The Cornea Transplant Follow-up Study reported that use of mixed suturing, larger grafts, and grafts with poor matching at HLA class I antigens were associated with an increased risk of rejection. Risk of rejection reduced with increasing recipient age, increased for those with glaucoma or with diagnoses of secondary endothelial failure and inflammation, regrafts, and large grafts. This study had confounding variables, most importantly the inclusion of non-optical and therapeutic corneal grafts in the analyses. Furthermore, there was no information regarding the timing of graft rejection after corneal transplantation. None of these factors were found to be associated with the timing of occurrence of corneal graft rejection in our study.

Treatment prescribed for corneal graft rejection in our study is consistent with other studies, with prednisolone acetate being the most commonly prescribed topical steroid.20 Treatment in both the group was similar with the exception of dexamethasone, which was used more commonly amongst early rather than late rejectors. Dexamethasone has been used as a standard therapy for treatment of graft rejection in an earlier study with a high rate of reversal of graft rejection episodes.21 Though this is an interesting finding in the present study, further work is needed to confirm this result as patient numbers using dexamethasone were small resulting in a study power of 4%, which is insensitive to detect a risk reduction at α level of 0.05.

Overall, outcomes of early and late episodes of graft rejection were found to be quite similar, with 83% of patients having their rejection episode successfully reversed with medical treatment, with both early and late rejectors reaching an end point in similar time frames. However, no statistically significant difference was found in the preoperative and intraoperative characteristics in both groups. We also looked at a 3-month and 12-month cut-off time, and our findings were mostly similar to those using a 6-month limit. These data were therefore not presented.

We recognise that there are limitations to this study, especially because of the retrospective nature of the study design. The quality of data is dependent upon documentation provided within the patient files.
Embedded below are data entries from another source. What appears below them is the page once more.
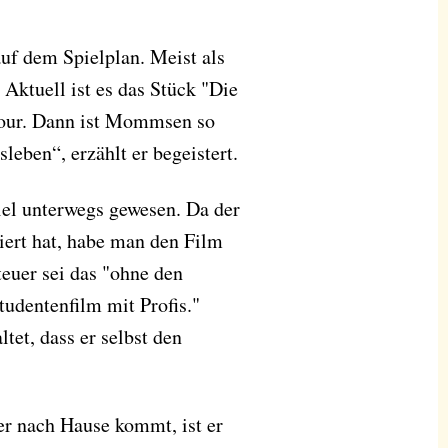
auf dem Spielplan. Meist als
ktuell ist es das Stück "Die
Tour. Dann ist Mommsen so
leben“, erzählt er begeistert.
iel unterwegs gewesen. Da der
iert hat, habe man den Film
euer sei das "ohne den
udentenfilm mit Profis."
ltet, dass er selbst den
 nach Hause kommt, ist er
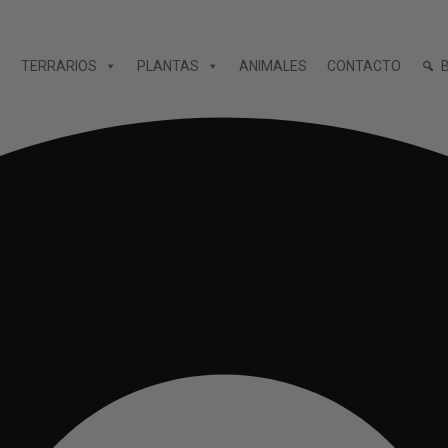
TERRARIOS
PLANTAS
ANIMALES
CONTACTO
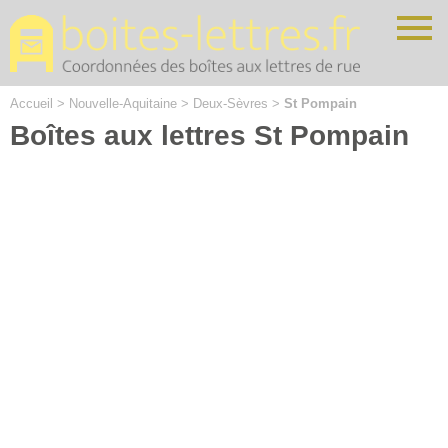
Cookies management panel
Accueil
>
Nouvelle-Aquitaine
>
Deux-Sèvres
>
St Pompain
Boîtes aux lettres St Pompain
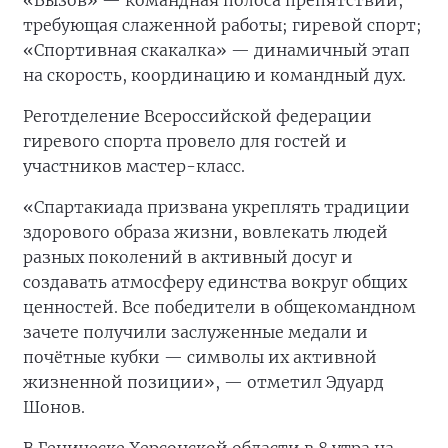
требующая слаженной работы; гиревой спорт;
«Спортивная скакалка» — динамичный этап
на скорость, координацию и командный дух.
Реготделение Всероссийской федерации
гиревого спорта провело для гостей и
участников мастер-класс.
«Спартакиада призвана укреплять традиции
здорового образа жизни, вовлекать людей
разных поколений в активный досуг и
создавать атмосферу единства вокруг общих
ценностей. Все победители в общекомандном
зачете получили заслуженные медали и
почётные кубки — символы их активной
жизненной позиции», — отметил Эдуард
Шонов.
В Геническе Херсонской области в 8 утра на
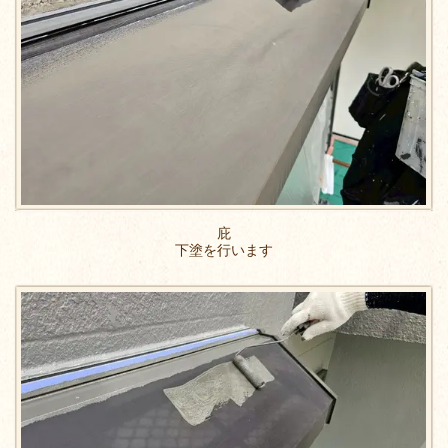
庇
下塗を行います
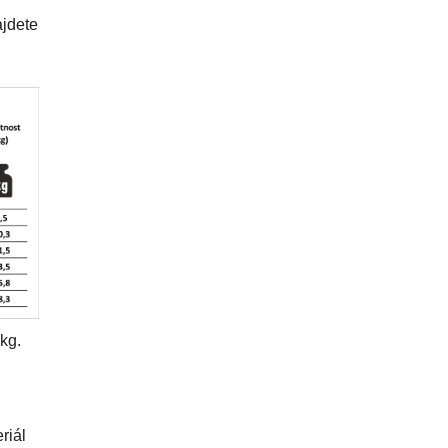
ajdete
kg.
riál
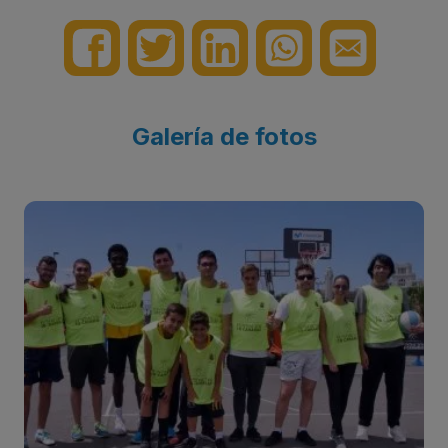
Galería de fotos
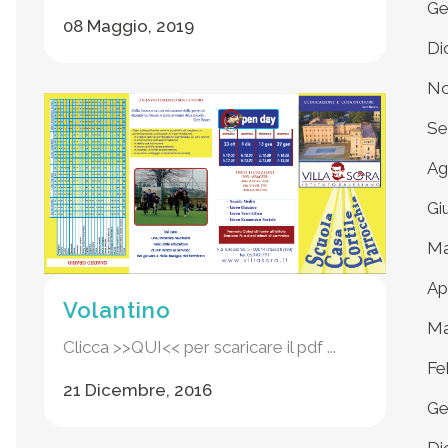
Ge
08 Maggio, 2019
Di
No
Se
Ag
Gi
Ma
Ap
Volantino
Ma
Clicca >>QUI<< per scaricare il pdf ...
Fe
21 Dicembre, 2016
Ge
In order to lessen recall bias, all cases of PK were reviewed for evidence of graft rejection rather than rely on medical record coding of rejection episodes. Reviewer bias was minimised through use of strict guidelines to accurately identify events, such as rejection episodes, and outcomes, and where notes were unclear, a second reviewer was consulted. Owing to the extended time course of this review, various surgeons were involved in the care of this patient group; however, we did find that a similar surgical technique was used between both groups (P>0.005). Furthermore, whilst there were a variety of surgeons involved, all cases of PK were managed and followed up at a single centre, where a standard practice for management of PK patients is followed. We also believe that there are limitations regarding the definitions of corneal allograft rejection that are being used for such studies. Although standard criteria were employed for the diagnosis of allograft rejection in the present study, there may be potential for over as well as under diagnosis.

We did not study HLA/ABO matching as these factors have not conclusively altered the outcome of corneal transplant rejections, and have been shown to not impact upon transplant failure either.9, 16, 17

In conclusion, our study indicates that the timing of corneal graft rejection cannot be predicted on the characteristics analysed herein. Our study also shows that both early and late rejectors respond equally to treatment for corneal allograft rejection.